Part of what sociologists do is to try and understand these nuances, and to provide depth to everyday issues that seem simple. The challenge of public sociology is to do our best to explain complicated issues in simple terms. We want sociological thinking to be part of the story, we just can’t always control how much sociology seeps in.

Another challenge I’ve faced as a sociologist is knowing when to stay away from a public conversation. Sometimes I am asked to discuss topics that are far afield from my research or special expertise, perhaps because I have been quoted in something a reporter read, or they find me through this blog.  I can feel pressure to “help” a reporter on deadline or by someone from my university trying to find an expert for a reporter in hopes the school will get some good publicity.

The reporter I mentioned at the beginning of this post contacted me for a story because he saw I did research on a similar subject, but his story was a bit different from what I had studied. When a major news organization contacts me it is exciting, but I just didn’t have the information he was looking for. I let him know that to my knowledge no sociological research had been done on the group he was asking about.

I could have offered my opinion instead of the results of research and answered his questions (reporters typically don’t ask for citations of studies as evidence) and as an “expert source” my opinion might have been stated as a fact. But then I wouldn’t have been acting as a sociologist; in fact, I might have contributed to the misperception that sociology is just based on opinion rather than on empirical evidence.

We might extrapolate from existing research, but it isn’t uncommon for reporters to ask us to speak beyond our area of expertise. A few years ago while speaking to a reporter about research results similar to her story, she pointedly said, “you haven’t answered my question,” as though I was an elected official purposefully hiding something from her. We can’t always answer their questions, nor should we if they are too far beyond the scope of the research we are familiar with.

Another challenge with presenting sociological ideas in a public forum is that public discourse itself can be toxic, especially when political issues are involved. One sociologist who studies political movements was a frequent target of a talk radio host and even received death threats.

Whether it’s rude comments online or nasty emails, presenting ideas that challenge well-entrenched ideologies can make some people react in strange ways, even if we are just presenting findings of a survey or discussing publically available data. In an age of talking–or arguing—heads, we can be drawn into the fray, sometimes unwittingly. Even when discussing or writing about issues that don’t seem controversial, people might feel the need to contact us directly via email to share their anger—sometimes about tangential issues that were central to our main points.

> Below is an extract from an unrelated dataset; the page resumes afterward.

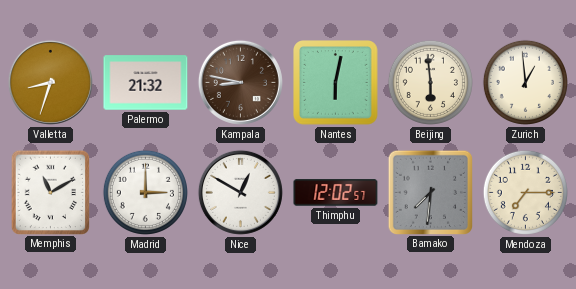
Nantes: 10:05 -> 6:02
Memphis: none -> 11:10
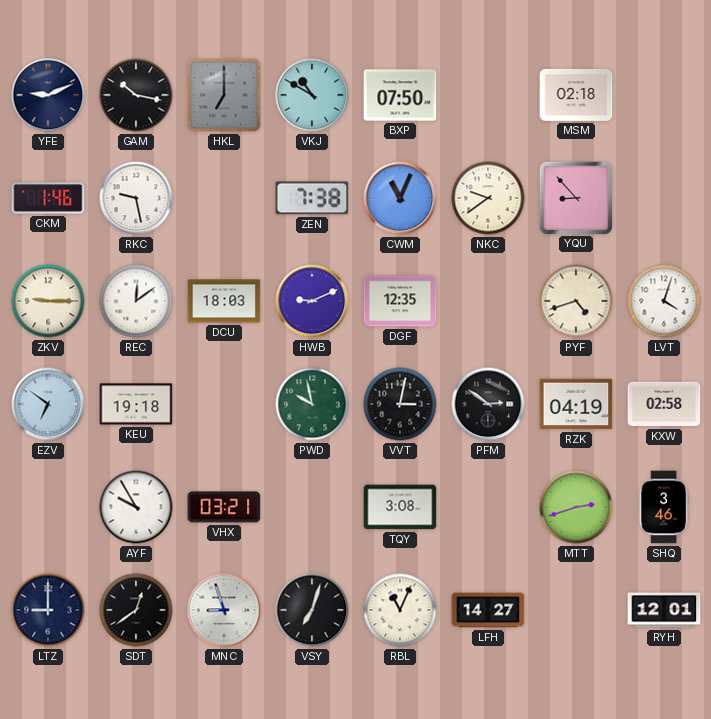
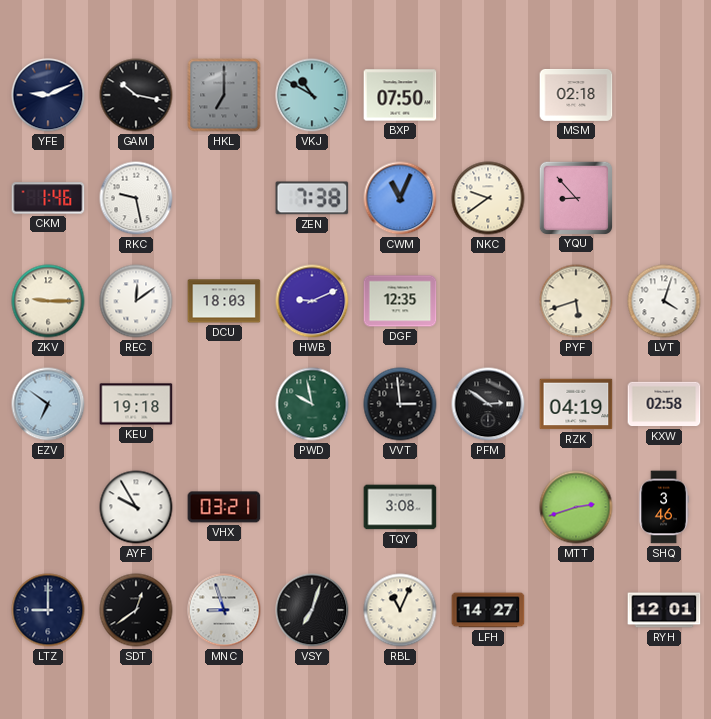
PYF: 4:42 -> 5:42
VVT: 3:02 -> 2:59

I didn’t become a sociologist so I could make up new jargon for lofty academic journals, nor did I do so to argue with people on talk radio, cable news or online.  I wanted  to be part of a larger conversation—like the one we have been having on this blog for the past six years. It can be very rewarding to be able to share our research with the wider world, but it is not without its challenges. What other roles do you think public sociology can have in the larger society?